▶ [WRITTEN TASK] Print the lines from the one with "genus: Physocephala" up to and including the one with "genus: Agelaius", keeping every character unchanged.

(Recorded data)
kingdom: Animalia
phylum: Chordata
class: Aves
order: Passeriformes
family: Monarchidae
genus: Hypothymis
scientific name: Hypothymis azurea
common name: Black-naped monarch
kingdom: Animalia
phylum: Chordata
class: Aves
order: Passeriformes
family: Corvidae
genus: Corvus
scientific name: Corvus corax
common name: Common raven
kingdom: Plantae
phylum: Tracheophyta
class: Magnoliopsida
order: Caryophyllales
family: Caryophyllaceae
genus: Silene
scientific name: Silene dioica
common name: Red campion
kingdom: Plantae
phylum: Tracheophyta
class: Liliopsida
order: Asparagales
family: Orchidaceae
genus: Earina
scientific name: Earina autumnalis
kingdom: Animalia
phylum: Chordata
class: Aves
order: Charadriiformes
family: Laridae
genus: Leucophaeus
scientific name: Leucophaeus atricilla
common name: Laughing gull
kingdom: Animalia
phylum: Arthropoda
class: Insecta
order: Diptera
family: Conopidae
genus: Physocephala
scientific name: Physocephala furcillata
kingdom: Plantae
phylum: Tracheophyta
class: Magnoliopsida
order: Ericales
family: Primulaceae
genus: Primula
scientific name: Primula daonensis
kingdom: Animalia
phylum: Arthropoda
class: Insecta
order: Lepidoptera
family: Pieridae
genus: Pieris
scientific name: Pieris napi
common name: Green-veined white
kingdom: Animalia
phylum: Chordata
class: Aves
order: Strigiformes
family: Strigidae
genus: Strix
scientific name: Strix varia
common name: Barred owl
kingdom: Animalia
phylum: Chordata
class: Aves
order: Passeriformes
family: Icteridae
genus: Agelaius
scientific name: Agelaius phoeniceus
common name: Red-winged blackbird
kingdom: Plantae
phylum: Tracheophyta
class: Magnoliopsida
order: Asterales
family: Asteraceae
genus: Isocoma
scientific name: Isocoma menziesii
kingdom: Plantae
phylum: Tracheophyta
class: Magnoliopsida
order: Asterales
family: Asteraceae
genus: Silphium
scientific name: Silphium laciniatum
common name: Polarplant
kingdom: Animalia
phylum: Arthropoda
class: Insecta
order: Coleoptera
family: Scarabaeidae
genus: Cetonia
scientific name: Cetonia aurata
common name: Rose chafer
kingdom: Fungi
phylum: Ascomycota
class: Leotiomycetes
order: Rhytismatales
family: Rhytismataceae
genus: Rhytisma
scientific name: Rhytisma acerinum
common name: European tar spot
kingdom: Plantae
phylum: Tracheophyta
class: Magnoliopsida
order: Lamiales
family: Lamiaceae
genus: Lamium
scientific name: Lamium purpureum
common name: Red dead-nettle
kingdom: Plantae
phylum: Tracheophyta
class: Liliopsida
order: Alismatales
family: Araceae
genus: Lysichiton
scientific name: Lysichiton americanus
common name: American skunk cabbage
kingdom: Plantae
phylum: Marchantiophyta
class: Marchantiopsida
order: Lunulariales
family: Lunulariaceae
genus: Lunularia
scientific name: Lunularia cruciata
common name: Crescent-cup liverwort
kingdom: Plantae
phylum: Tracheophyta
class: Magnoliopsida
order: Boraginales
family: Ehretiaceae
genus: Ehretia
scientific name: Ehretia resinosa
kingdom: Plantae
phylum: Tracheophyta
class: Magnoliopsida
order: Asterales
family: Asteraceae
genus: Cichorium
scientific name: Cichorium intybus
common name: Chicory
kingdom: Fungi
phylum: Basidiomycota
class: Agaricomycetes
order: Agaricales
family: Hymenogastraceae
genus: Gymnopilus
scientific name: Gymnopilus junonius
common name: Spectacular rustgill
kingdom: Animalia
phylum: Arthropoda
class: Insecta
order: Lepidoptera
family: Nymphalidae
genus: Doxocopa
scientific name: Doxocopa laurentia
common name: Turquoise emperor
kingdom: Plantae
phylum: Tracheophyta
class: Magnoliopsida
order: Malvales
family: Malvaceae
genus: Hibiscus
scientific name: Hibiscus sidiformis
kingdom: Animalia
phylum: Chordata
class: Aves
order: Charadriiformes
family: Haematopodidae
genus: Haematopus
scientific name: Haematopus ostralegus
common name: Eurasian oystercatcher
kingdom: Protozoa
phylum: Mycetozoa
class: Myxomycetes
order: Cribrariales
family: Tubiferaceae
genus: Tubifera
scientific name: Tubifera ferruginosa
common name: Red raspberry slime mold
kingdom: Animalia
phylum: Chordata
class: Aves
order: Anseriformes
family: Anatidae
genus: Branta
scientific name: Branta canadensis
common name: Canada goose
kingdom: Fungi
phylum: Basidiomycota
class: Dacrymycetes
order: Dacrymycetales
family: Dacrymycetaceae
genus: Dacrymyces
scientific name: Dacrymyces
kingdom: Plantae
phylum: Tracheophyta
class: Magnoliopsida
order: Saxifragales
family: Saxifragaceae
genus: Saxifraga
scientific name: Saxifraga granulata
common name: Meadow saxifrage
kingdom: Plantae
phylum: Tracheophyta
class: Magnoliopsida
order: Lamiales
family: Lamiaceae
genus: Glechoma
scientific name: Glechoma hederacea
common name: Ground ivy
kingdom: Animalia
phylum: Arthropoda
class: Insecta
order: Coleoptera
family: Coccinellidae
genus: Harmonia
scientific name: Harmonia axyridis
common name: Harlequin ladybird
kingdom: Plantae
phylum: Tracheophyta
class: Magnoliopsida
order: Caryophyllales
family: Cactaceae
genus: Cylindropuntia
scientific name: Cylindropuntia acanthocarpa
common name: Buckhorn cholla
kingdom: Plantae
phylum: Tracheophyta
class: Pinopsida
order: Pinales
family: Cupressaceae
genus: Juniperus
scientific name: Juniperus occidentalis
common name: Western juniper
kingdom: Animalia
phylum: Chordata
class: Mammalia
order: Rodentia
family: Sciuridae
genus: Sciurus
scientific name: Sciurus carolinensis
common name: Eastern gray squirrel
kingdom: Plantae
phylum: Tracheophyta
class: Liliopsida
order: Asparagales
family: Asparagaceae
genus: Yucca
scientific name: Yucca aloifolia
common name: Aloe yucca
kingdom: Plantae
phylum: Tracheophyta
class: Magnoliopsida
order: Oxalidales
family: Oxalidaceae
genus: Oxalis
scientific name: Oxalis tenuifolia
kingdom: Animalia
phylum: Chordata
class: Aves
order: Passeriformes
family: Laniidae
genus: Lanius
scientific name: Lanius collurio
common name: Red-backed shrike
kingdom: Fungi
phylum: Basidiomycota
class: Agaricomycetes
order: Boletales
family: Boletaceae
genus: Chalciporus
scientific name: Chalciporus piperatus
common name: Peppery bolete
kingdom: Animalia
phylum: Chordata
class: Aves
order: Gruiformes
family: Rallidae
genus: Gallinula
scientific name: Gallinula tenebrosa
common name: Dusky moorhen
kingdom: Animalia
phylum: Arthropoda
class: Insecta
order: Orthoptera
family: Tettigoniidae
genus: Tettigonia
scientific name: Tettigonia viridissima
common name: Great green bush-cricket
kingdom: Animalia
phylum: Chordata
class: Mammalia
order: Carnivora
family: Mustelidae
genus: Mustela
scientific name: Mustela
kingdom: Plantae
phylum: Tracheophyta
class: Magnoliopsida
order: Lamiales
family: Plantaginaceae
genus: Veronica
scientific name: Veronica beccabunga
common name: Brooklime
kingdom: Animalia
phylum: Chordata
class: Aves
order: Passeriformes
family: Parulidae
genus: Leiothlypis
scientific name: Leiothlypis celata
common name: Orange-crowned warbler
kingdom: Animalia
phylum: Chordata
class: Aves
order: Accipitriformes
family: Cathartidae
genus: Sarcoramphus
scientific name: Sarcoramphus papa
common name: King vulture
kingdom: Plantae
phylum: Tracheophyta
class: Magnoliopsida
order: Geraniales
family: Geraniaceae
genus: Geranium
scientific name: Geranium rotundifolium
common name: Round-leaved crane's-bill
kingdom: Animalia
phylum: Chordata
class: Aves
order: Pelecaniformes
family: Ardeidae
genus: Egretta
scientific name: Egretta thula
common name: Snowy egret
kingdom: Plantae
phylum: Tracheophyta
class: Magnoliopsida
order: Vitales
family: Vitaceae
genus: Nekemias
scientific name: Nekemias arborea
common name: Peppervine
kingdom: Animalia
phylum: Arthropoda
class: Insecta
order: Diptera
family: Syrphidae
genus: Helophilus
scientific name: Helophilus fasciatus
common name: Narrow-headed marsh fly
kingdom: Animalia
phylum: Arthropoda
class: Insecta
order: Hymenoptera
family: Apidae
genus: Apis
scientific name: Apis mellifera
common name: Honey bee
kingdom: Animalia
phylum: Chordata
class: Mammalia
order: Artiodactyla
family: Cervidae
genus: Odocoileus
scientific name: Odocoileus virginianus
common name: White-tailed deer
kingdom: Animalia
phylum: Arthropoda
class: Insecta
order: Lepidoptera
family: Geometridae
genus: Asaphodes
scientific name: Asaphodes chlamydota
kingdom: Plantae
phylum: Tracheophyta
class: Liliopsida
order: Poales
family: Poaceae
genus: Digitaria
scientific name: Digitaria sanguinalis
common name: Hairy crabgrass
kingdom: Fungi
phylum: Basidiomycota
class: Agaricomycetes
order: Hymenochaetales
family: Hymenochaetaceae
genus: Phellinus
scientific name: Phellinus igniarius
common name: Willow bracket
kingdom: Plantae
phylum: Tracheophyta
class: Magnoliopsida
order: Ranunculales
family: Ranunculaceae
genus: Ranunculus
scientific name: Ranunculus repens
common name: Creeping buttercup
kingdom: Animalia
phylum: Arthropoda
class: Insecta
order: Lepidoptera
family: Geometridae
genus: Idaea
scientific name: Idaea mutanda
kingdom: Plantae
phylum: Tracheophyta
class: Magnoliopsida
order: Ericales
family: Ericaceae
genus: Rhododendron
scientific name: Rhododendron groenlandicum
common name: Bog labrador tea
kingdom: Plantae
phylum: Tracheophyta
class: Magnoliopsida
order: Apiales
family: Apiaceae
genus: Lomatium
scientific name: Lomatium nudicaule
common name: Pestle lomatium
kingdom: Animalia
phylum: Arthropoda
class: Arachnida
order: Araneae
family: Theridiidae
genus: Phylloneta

▶ [TASK SOLUTION]
genus: Physocephala
scientific name: Physocephala furcillata
kingdom: Plantae
phylum: Tracheophyta
class: Magnoliopsida
order: Ericales
family: Primulaceae
genus: Primula
scientific name: Primula daonensis
kingdom: Animalia
phylum: Arthropoda
class: Insecta
order: Lepidoptera
family: Pieridae
genus: Pieris
scientific name: Pieris napi
common name: Green-veined white
kingdom: Animalia
phylum: Chordata
class: Aves
order: Strigiformes
family: Strigidae
genus: Strix
scientific name: Strix varia
common name: Barred owl
kingdom: Animalia
phylum: Chordata
class: Aves
order: Passeriformes
family: Icteridae
genus: Agelaius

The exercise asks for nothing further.